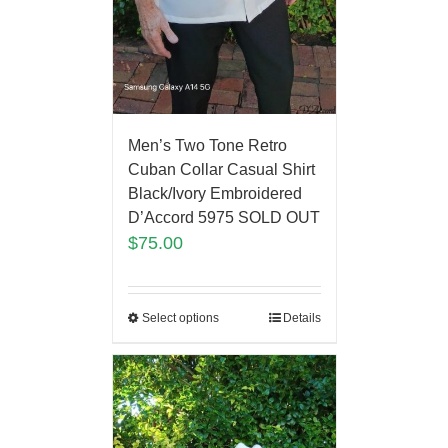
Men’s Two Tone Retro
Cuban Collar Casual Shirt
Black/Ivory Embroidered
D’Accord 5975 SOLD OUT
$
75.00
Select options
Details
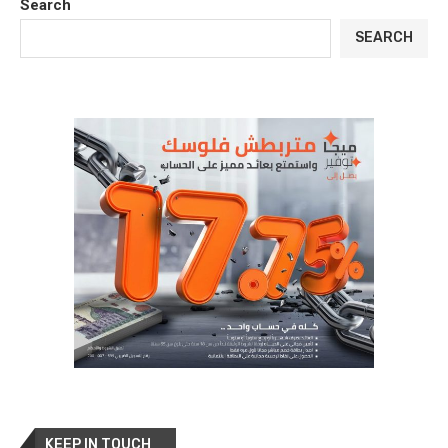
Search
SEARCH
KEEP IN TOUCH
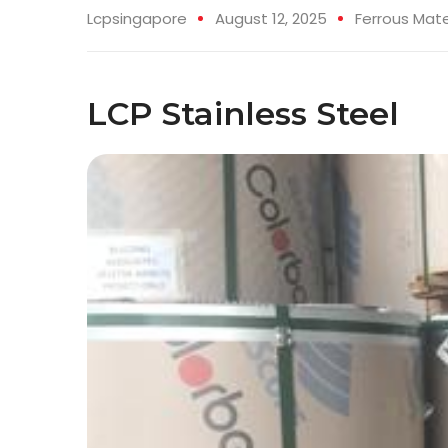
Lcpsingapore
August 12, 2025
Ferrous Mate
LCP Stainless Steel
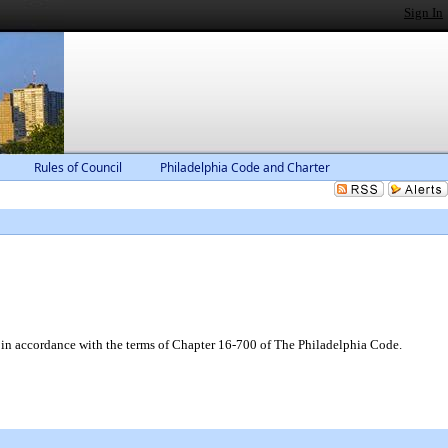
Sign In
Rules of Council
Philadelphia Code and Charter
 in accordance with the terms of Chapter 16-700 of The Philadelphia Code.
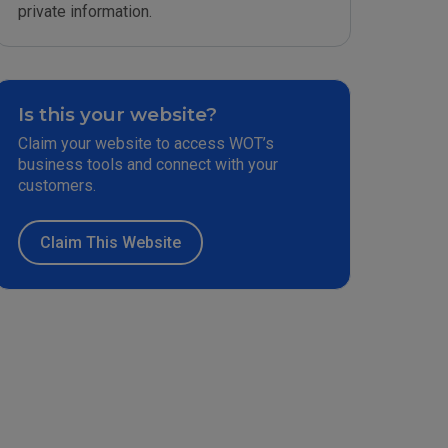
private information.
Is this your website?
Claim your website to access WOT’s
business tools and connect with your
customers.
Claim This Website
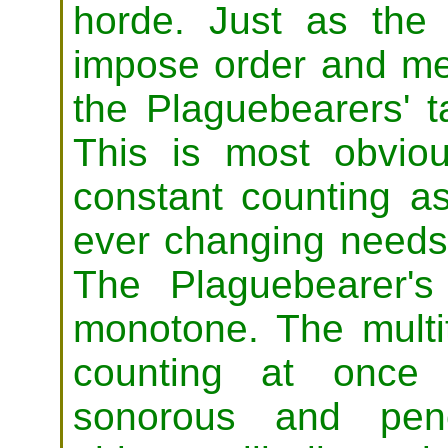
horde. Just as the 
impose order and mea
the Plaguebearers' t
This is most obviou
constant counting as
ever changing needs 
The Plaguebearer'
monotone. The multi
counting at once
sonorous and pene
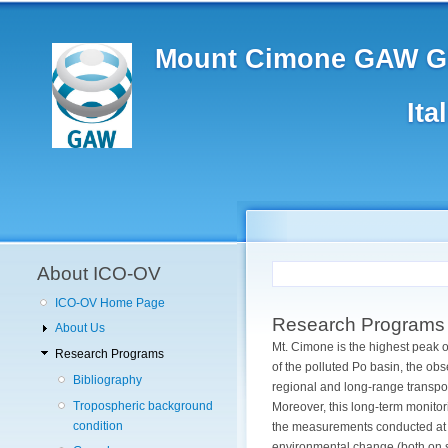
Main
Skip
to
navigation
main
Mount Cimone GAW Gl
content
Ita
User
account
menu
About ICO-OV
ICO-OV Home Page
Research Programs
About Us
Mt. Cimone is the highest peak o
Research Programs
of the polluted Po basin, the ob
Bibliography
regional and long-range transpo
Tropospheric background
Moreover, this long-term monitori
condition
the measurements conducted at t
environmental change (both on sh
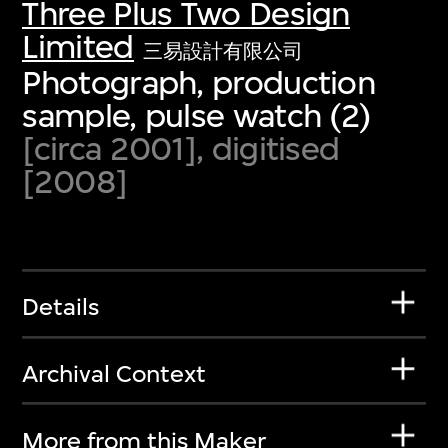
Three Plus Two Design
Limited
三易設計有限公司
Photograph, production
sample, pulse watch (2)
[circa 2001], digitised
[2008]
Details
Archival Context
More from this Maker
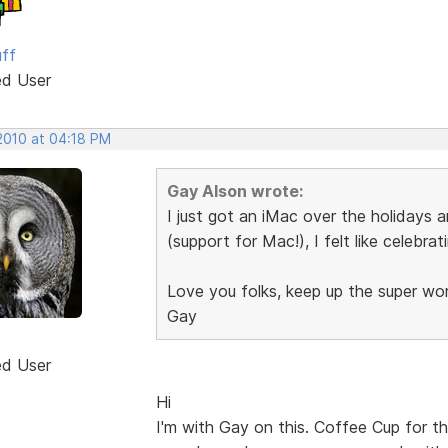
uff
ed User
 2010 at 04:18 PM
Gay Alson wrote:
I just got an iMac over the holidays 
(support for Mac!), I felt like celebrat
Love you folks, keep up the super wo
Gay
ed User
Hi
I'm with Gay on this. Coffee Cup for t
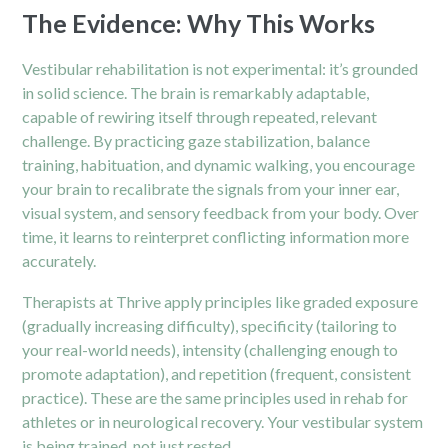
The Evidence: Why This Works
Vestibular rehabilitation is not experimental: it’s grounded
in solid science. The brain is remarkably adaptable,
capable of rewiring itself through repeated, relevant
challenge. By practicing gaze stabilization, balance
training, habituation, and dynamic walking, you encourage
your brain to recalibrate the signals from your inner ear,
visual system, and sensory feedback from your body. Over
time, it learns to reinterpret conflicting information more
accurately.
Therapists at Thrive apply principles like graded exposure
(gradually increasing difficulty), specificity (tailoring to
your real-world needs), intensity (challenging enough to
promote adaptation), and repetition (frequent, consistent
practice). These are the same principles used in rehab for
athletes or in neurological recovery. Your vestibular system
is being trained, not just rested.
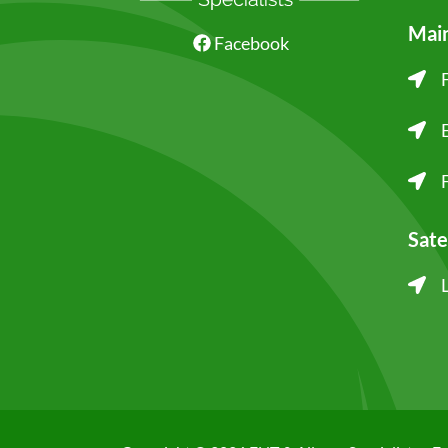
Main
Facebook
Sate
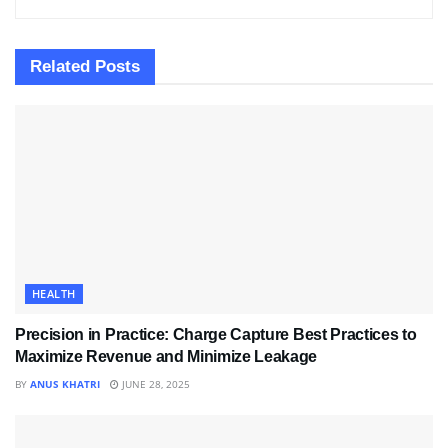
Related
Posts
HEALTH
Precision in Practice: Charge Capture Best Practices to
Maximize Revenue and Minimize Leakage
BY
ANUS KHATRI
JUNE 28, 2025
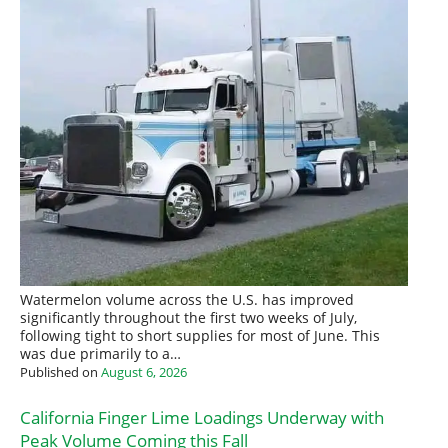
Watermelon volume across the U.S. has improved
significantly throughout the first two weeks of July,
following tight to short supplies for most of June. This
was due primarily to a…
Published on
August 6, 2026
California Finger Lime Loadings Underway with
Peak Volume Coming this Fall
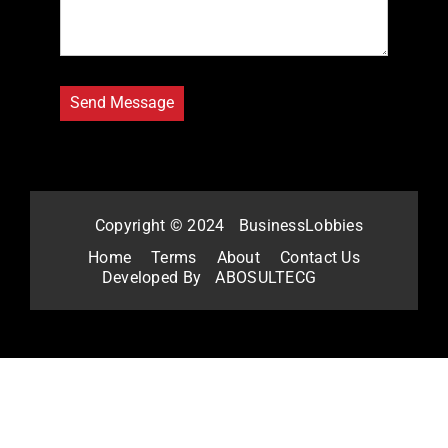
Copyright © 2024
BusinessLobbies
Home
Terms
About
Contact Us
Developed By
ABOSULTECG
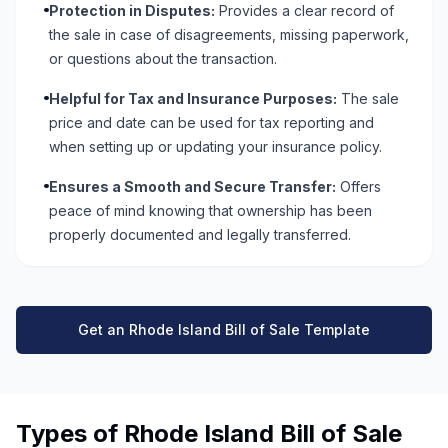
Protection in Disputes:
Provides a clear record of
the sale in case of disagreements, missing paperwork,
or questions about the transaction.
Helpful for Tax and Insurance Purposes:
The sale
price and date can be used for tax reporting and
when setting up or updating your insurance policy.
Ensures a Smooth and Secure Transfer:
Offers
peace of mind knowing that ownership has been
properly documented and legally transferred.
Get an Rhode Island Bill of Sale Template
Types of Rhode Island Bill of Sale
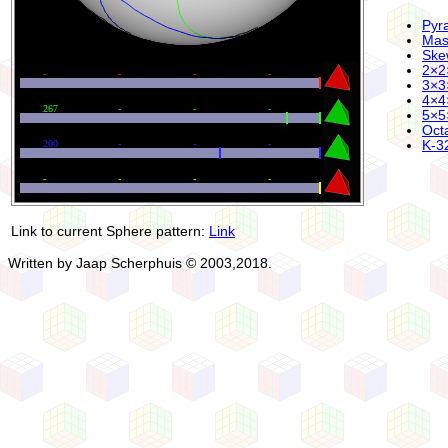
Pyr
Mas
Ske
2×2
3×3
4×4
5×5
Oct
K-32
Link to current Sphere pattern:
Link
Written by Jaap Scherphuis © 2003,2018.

┄┄┄┄┄┄┄┄┄┄┄┄┄┄┄┄┄┄┄┄

> _ACTION ITEM_:
Restate word for word each line from the top of the listing down to and including the line that holds "Tropospheric background". Drop any pictures.

> _PROBLEM SOLUTION_:
Men’s Two Tone Retro
Cuban Collar Casual Shirt
Black/Ivory Embroidered
D’Accord 5975 SOLD OUT
$
75.00
Select options
Details
Search
SEARCH
KEEP IN TOUCH
Lcpsingapore
August 12, 2025
Ferrous Mate
LCP Stainless Steel
Sign In
Rules of Council
Philadelphia Code and Charter
 in accordance with the terms of Chapter 16-700 of The Philadelphia Code.
private information.
Is this your website?
Claim your website to access WOT’s
business tools and connect with your
customers.
Claim This Website
horde. Just as the 
impose order and mea
the Plaguebearers' t
This is most obviou
constant counting as
ever changing needs 
The Plaguebearer'
monotone. The multi
counting at once
sonorous and pene
Main
Skip
to
navigation
main
Mount Cimone GAW Gl
content
Ita
User
account
menu
About ICO-OV
ICO-OV Home Page
Research Programs
About Us
Mt. Cimone is the highest peak o
Research Programs
of the polluted Po basin, the ob
Bibliography
regional and long-range transpo
Tropospheric background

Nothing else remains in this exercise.